About Performance of ABLV Open-End Mutual Funds in February
OREANDA-NEWS. March 11, 2013. In February, the global stock market showed the mixed dynamic. While in January everything was bought everywhere, in February the major financial markets began to live its separate lives, and the dynamic of the indexes of different countries was mainly determined by internal factors.
However, there was a general central theme - increased tension around the European Union and the eurozone due to a political scandal in Spain, the loss of the highest rating by the United Kingdom, and the negative results of the elections in Italy, following which it became apparent that stable government is unlikely to be formed, which in turn brings into the question of country management in the difficult economic situation.
Given such news, nervousness returned to the markets, and many short-term players preferred to hold the previous months’ profit. As a result, the half of our monitored indexes closed the month with a rise and half – with a fall, and world stock index MSCI WORLD closed the month at zero. As always, the most affected were the most speculative markets of developing countries, which led to decrease of the MSCI EM index by 1.4%. Most likely, the world index would show the negative result over the month, but the situation here was "saved" by Ben Bernanke, the statements of which regarding the continuation of QE policy encouraged the US index growth in the last days of February and allowed them to go in the plus zone.
Manager of the stock funds continued taking measures on portfolio restructuring to ensure the currency risk reduction. However, after negative trends appeared in the stock markets, it was decided not to rush with new purchases and to hold the wait-and-see attitude. Our assumptions about possible correction were right, which allowed restoring previously closed positions at more attractive prices. General view of the market is moderately positive, mainly due to the influx of money in the stock markets (inflow into global stock funds and ETF in January was a record one since December 2006), and therefore the basic strategy is to "accumulate on the decline".
In the bond markets of developing countries, previous month dynamic was continued. Government bond market continued to be under the pressure on expectations of US debt yield growth. The difference compared to January was only in the fact that while in January the main sales were concentrated in bonds of countries with high investment grade, in February at the general negative background decline in prices was on the whole range of bonds. Not that it was aggressive selling (except for Argentina, where litigation over the decision of the American court to pay money to two hedge funds that refused to restructure defaulted debt began again), rather, slow slide in prices, however, an apparent lack of customers led to a reduction of the market. Slightly more affected were the bonds of Eastern Europe, given the events in Spain and Italy.
Again the good stability was demonstrated by the CIS corporate bonds, prices of which have not changed, which is, in our opinion, based on the high coupon yield and relatively low duration, which allows easy enough to outwait the overall negative trends.

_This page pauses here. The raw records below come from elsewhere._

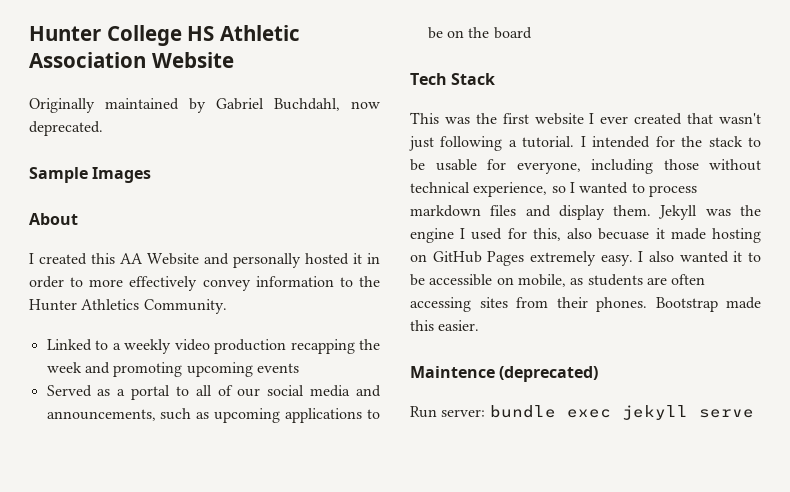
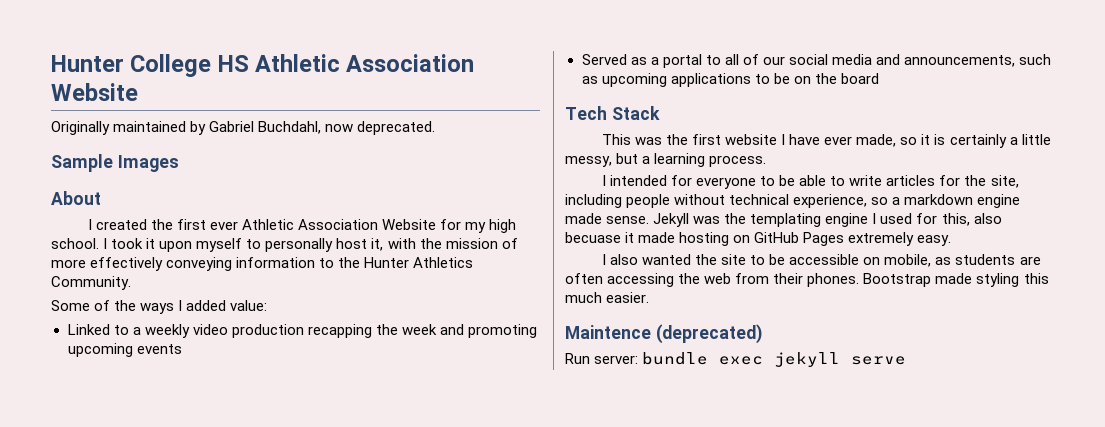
[91,253,380,268] [29,276,84,288] this AA Website and personally hosted it in order to -> [151,219,517,233] [51,238,518,252] the first ever Athletic Association Website for my high school. I took it upon myself to personally host it, with the mission of
[202,279,251,291] convey -> [166,257,233,271] conveying
(227, 306) none -> [51,300,268,314] // Some of the ways I added value:
[600,113,761,125] [409,136,761,151] [410,159,761,174] [410,182,697,197] [410,205,652,220] ever created that wasn't just following a tutorial. I intended for the stack to be usable for everyone, including those without technical experience, so I wanted to process markdown files and display them. -> [789,134,1051,148] [565,153,767,167] [601,175,1019,189] [565,194,1021,208] [565,213,650,224] have ever made, so it is certainly a little messy, but a learning process. // I intended for everyone to be able to write articles for the site, including people without technical experience, so a markdown engine made sense.
(761, 210) none -> [750,213,822,227] templating
(633, 260) none -> (952, 240) //
[733,251,743,262] it -> [695,254,747,265] the site
[479,297,508,308] sites -> [678,273,732,284] the web
[410,320,434,331] this -> [976,273,1049,287] [565,292,602,303] styling this much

It should be noted that, considering the general situation on the financial markets, we expected some decline in the bond markets in the short term, and therefore, the cash was the large part in the funds structure. Using the current correction on prices and spreads increasing across the entire bond market of the developing countries, it was decided to restore the previously closed positions, since the current level of profitability, in our opinion, already are at attractive levels. Moreover, after confirmation by Ben Bernanke that the US Federal Reserve will maintain its policy of low interest rates for a long time, we believe the potential for further price reductions is limited.